The new Protocol eliminates paragraphs 4 and 5 of article 23 of the 1966 DTT, which permitted the application of article 30 of the Refunded Text of the Spanish Corporate Income Tax (deduction to avoid double taxation on Spanish source dividends or capital gains) to foreign subsidiaries, and regulated the tax sparing/matching credit clause for interestb

  • In Switzerland, as a general rule, double taxation will be avoided by applying the exemption method with progressivity, except in the case of Spanish source dividends and royalties, which will benefit from the following methods to avoid double taxation: i) a lump sum of Swiss tax reduction; ii) a deduction resulting from the application of the ordinary imputation method; or iii) a partial exemption in the Swiss tax, equivalent, at least, to the deduction of the tax payable in Spain.
  • Mutual Agreement Procedure (article 25 of the DTT): this clause has a new wording in the terms provided in article 25 of the OECD Model Convention and includes an arbitration procedure.
  • Exchange of information clause (article 25 bis): the new wording is wholly adapted to the transparency standards provided in article 26 of the (2010) OECD Model.

Paragraph 12 of the new Protocol establishes several rules with the aim or assuring an effective but proportional exchange of information, trying to avoid “fishing expeditions”. In this sense, it is expressly excluded the spontaneous and automatic exchange of information and the inclusion of certain provisions affecting the position of the taxpayers involved in tax proceedings initiated in both contracting States, with regards to the application of the international mutual assistance proceedings. Particularly, the Protocol recognizes the application of the so called participation rights of the taxpayers in the scope of information requirements and provides for the consideration of the time elapsed as from the information request until its receipt by the requesting State, as a justified interruption, in the scope of Spanish tax proceedings.

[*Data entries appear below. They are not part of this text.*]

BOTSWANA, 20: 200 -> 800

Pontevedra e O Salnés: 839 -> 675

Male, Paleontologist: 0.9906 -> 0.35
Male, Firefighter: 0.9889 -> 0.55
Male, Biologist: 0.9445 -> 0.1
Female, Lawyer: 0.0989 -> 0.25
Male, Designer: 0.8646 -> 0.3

Likewise, the Protocol establishes that the individuals involved in a proceeding in Spain will be not allowed to argue irregularities within the proceedings passed in Switzerland to file an application before the Spanish Courts; it is doubtful that such clause could deploy effects when fundamental guarantees would have been overrided during the proceedings for gathering the data requested.

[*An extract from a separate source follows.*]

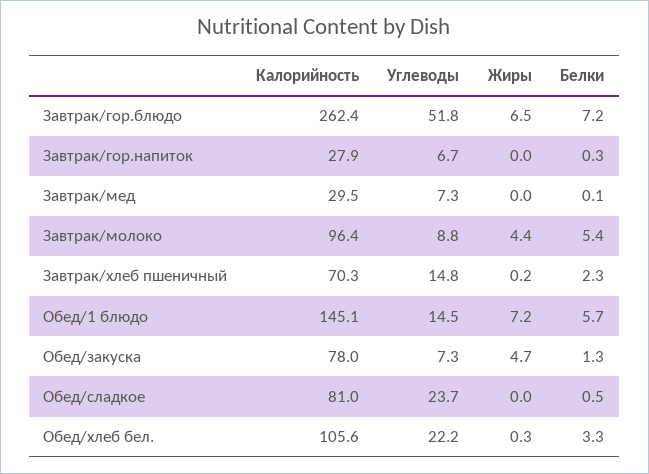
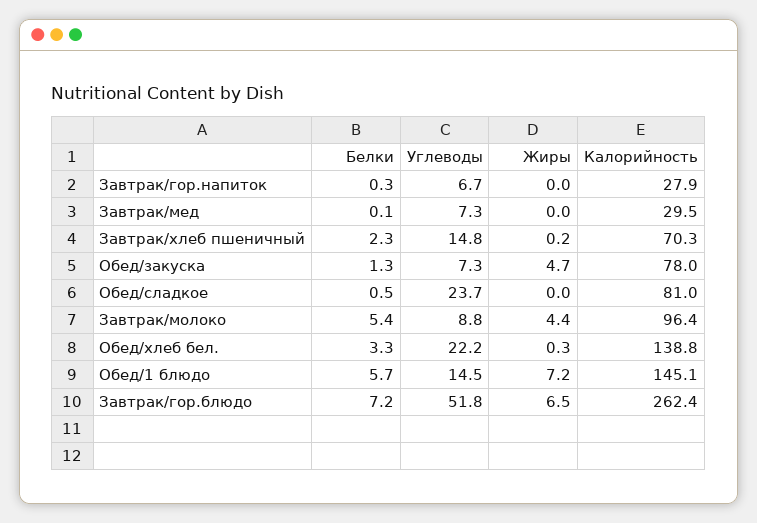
Калорийность, Обед/хлеб бел.: 105.6 -> 138.8

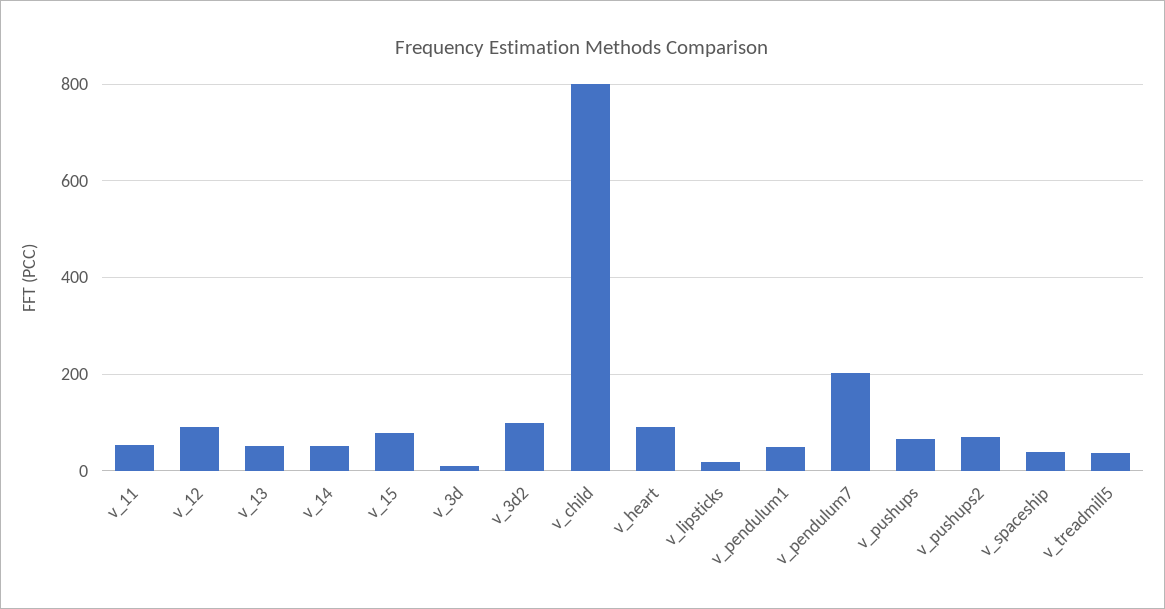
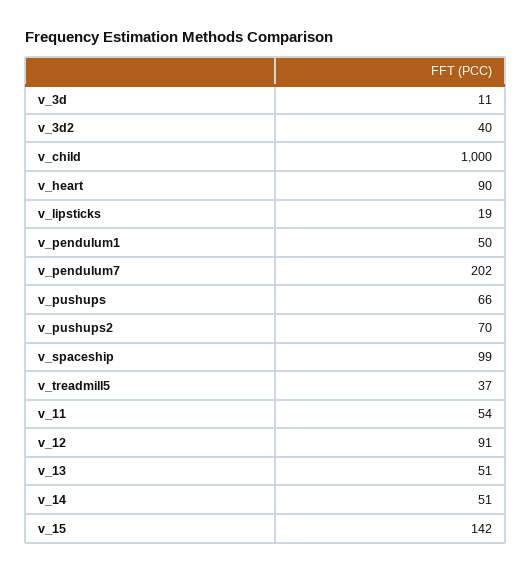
v_15: 80 -> 142
v_3d2: 100 -> 40
v_child: 800 -> 1000
v_spaceship: 40 -> 99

3. Enforceability of the 2011 Protocol

Generally speaking, the Protocol should be ratified during the year 2013 and, therefore, it should be enforceable as from January 1st, 2014, under the following conditions established in its article 13:

  • Regarding taxes withheld at source, the Protocol provisions will apply on the amounts paid or owed as from the date when the Protocol enters in force;
  • Regarding other taxes, the Protocol will apply to the tax years stared as from the date when it enters in force;
  • Exchange of information provisions will apply, regarding those taxes regulated in article 2 of the DTT (which includes Personal and Corporate Income Tax and Wealth Tax), to those tax years started as from January 1st, 2010 or to any taxes due for amounts paid or owed as from that date; In the case of other taxes, exchange of information provisions will apply to the tax years starting as from the first day of January of the year immediately posterior to the date when the Protocol enters in force or to those taxes due for the amounts paid or owed as from that date.
  • The new arbitration clause will apply to those mutual agreement proceedings initiated as from the date when the Protocol enters in force.

The current wording of article 25 bis of the DTT (exchange of information clause) and paragraph IV of the Protocol, as modified by the Protocol dated June 29th, 2006, will be applicable to those cases of tax fraud or equivalent infringement occurred after June 29th, 2006, until the new Protocol is enforceable.